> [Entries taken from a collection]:
=== Begin Enclosure ===
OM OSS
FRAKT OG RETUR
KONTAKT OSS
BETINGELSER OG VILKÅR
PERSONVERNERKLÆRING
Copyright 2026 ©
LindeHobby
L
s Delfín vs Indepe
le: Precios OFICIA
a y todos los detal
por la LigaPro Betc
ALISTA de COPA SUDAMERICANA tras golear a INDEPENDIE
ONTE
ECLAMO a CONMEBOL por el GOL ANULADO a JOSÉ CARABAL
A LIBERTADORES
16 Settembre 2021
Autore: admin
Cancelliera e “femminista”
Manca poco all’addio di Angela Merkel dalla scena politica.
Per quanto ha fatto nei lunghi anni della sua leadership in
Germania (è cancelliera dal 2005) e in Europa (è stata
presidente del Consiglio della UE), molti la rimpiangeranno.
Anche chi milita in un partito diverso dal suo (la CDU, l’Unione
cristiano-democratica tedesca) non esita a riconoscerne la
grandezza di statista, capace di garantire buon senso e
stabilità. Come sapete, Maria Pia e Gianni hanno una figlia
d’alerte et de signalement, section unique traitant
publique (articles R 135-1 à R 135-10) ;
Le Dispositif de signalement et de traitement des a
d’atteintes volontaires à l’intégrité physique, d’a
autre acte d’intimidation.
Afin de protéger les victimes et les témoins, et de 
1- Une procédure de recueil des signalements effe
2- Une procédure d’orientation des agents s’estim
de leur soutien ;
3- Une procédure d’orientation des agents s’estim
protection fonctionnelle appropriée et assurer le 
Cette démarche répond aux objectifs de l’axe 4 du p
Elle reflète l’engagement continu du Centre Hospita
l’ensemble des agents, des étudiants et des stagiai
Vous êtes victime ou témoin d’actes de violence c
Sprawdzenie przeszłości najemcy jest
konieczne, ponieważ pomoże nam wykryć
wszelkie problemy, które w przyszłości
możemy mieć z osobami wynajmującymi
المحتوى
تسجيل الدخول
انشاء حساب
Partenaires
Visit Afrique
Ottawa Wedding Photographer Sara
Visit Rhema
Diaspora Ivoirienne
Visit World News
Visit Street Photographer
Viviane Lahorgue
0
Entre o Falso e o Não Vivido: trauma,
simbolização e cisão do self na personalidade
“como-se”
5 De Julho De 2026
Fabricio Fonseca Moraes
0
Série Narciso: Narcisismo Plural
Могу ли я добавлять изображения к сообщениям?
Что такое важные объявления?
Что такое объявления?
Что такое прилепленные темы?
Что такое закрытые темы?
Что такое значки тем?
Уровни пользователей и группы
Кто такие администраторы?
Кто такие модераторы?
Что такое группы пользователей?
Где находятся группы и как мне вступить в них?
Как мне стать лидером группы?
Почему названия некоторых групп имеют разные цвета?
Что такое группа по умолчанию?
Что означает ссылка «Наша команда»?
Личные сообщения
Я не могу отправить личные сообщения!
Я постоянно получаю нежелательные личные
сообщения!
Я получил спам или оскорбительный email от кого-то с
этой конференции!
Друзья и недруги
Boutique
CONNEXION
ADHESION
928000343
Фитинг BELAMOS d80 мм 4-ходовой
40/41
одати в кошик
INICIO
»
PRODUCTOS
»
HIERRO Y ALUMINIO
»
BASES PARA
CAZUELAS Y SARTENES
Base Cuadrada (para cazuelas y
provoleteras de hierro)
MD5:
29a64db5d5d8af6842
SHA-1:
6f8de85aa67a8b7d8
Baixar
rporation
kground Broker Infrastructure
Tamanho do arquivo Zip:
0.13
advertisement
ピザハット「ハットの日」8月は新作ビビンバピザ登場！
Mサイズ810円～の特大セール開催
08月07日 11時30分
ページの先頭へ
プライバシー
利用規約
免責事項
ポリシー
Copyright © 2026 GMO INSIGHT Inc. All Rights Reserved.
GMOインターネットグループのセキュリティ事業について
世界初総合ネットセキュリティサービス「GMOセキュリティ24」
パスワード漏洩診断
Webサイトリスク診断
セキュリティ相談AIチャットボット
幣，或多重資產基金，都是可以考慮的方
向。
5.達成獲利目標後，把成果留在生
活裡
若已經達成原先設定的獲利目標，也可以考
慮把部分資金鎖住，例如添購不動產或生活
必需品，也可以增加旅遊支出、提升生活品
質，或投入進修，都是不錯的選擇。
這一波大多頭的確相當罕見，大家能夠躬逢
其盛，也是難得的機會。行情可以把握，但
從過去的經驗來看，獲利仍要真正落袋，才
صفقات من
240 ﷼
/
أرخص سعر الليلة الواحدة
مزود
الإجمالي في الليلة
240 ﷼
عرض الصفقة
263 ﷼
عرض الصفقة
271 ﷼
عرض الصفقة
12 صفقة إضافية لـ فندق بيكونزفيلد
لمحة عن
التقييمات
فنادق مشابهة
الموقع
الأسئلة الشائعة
=== End Enclosure ===
> [Exercise details]: Would you retype all of the lines shown above, exactly as given?

> [Problem solution]:
OM OSS
FRAKT OG RETUR
KONTAKT OSS
BETINGELSER OG VILKÅR
PERSONVERNERKLÆRING
Copyright 2026 ©
LindeHobby
L
s Delfín vs Indepe
le: Precios OFICIA
a y todos los detal
por la LigaPro Betc
ALISTA de COPA SUDAMERICANA tras golear a INDEPENDIE
ONTE
ECLAMO a CONMEBOL por el GOL ANULADO a JOSÉ CARABAL
A LIBERTADORES
16 Settembre 2021
Autore: admin
Cancelliera e “femminista”
Manca poco all’addio di Angela Merkel dalla scena politica.
Per quanto ha fatto nei lunghi anni della sua leadership in
Germania (è cancelliera dal 2005) e in Europa (è stata
presidente del Consiglio della UE), molti la rimpiangeranno.
Anche chi milita in un partito diverso dal suo (la CDU, l’Unione
cristiano-democratica tedesca) non esita a riconoscerne la
grandezza di statista, capace di garantire buon senso e
stabilità. Come sapete, Maria Pia e Gianni hanno una figlia
d’alerte et de signalement, section unique traitant
publique (articles R 135-1 à R 135-10) ;
Le Dispositif de signalement et de traitement des a
d’atteintes volontaires à l’intégrité physique, d’a
autre acte d’intimidation.
Afin de protéger les victimes et les témoins, et de 
1- Une procédure de recueil des signalements effe
2- Une procédure d’orientation des agents s’estim
de leur soutien ;
3- Une procédure d’orientation des agents s’estim
protection fonctionnelle appropriée et assurer le 
Cette démarche répond aux objectifs de l’axe 4 du p
Elle reflète l’engagement continu du Centre Hospita
l’ensemble des agents, des étudiants et des stagiai
Vous êtes victime ou témoin d’actes de violence c
Sprawdzenie przeszłości najemcy jest
konieczne, ponieważ pomoże nam wykryć
wszelkie problemy, które w przyszłości
możemy mieć z osobami wynajmującymi
المحتوى
تسجيل الدخول
انشاء حساب
Partenaires
Visit Afrique
Ottawa Wedding Photographer Sara
Visit Rhema
Diaspora Ivoirienne
Visit World News
Visit Street Photographer
Viviane Lahorgue
0
Entre o Falso e o Não Vivido: trauma,
simbolização e cisão do self na personalidade
“como-se”
5 De Julho De 2026
Fabricio Fonseca Moraes
0
Série Narciso: Narcisismo Plural
Могу ли я добавлять изображения к сообщениям?
Что такое важные объявления?
Что такое объявления?
Что такое прилепленные темы?
Что такое закрытые темы?
Что такое значки тем?
Уровни пользователей и группы
Кто такие администраторы?
Кто такие модераторы?
Что такое группы пользователей?
Где находятся группы и как мне вступить в них?
Как мне стать лидером группы?
Почему названия некоторых групп имеют разные цвета?
Что такое группа по умолчанию?
Что означает ссылка «Наша команда»?
Личные сообщения
Я не могу отправить личные сообщения!
Я постоянно получаю нежелательные личные
сообщения!
Я получил спам или оскорбительный email от кого-то с
этой конференции!
Друзья и недруги
Boutique
CONNEXION
ADHESION
928000343
Фитинг BELAMOS d80 мм 4-ходовой
40/41
одати в кошик
INICIO
»
PRODUCTOS
»
HIERRO Y ALUMINIO
»
BASES PARA
CAZUELAS Y SARTENES
Base Cuadrada (para cazuelas y
provoleteras de hierro)
MD5:
29a64db5d5d8af6842
SHA-1:
6f8de85aa67a8b7d8
Baixar
rporation
kground Broker Infrastructure
Tamanho do arquivo Zip:
0.13
advertisement
ピザハット「ハットの日」8月は新作ビビンバピザ登場！
Mサイズ810円～の特大セール開催
08月07日 11時30分
ページの先頭へ
プライバシー
利用規約
免責事項
ポリシー
Copyright © 2026 GMO INSIGHT Inc. All Rights Reserved.
GMOインターネットグループのセキュリティ事業について
世界初総合ネットセキュリティサービス「GMOセキュリティ24」
パスワード漏洩診断
Webサイトリスク診断
セキュリティ相談AIチャットボット
幣，或多重資產基金，都是可以考慮的方
向。
5.達成獲利目標後，把成果留在生
活裡
若已經達成原先設定的獲利目標，也可以考
慮把部分資金鎖住，例如添購不動產或生活
必需品，也可以增加旅遊支出、提升生活品
質，或投入進修，都是不錯的選擇。
這一波大多頭的確相當罕見，大家能夠躬逢
其盛，也是難得的機會。行情可以把握，但
從過去的經驗來看，獲利仍要真正落袋，才
صفقات من
240 ﷼
/
أرخص سعر الليلة الواحدة
مزود
الإجمالي في الليلة
240 ﷼
عرض الصفقة
263 ﷼
عرض الصفقة
271 ﷼
عرض الصفقة
12 صفقة إضافية لـ فندق بيكونزفيلد
لمحة عن
التقييمات
فنادق مشابهة
الموقع
الأسئلة الشائعة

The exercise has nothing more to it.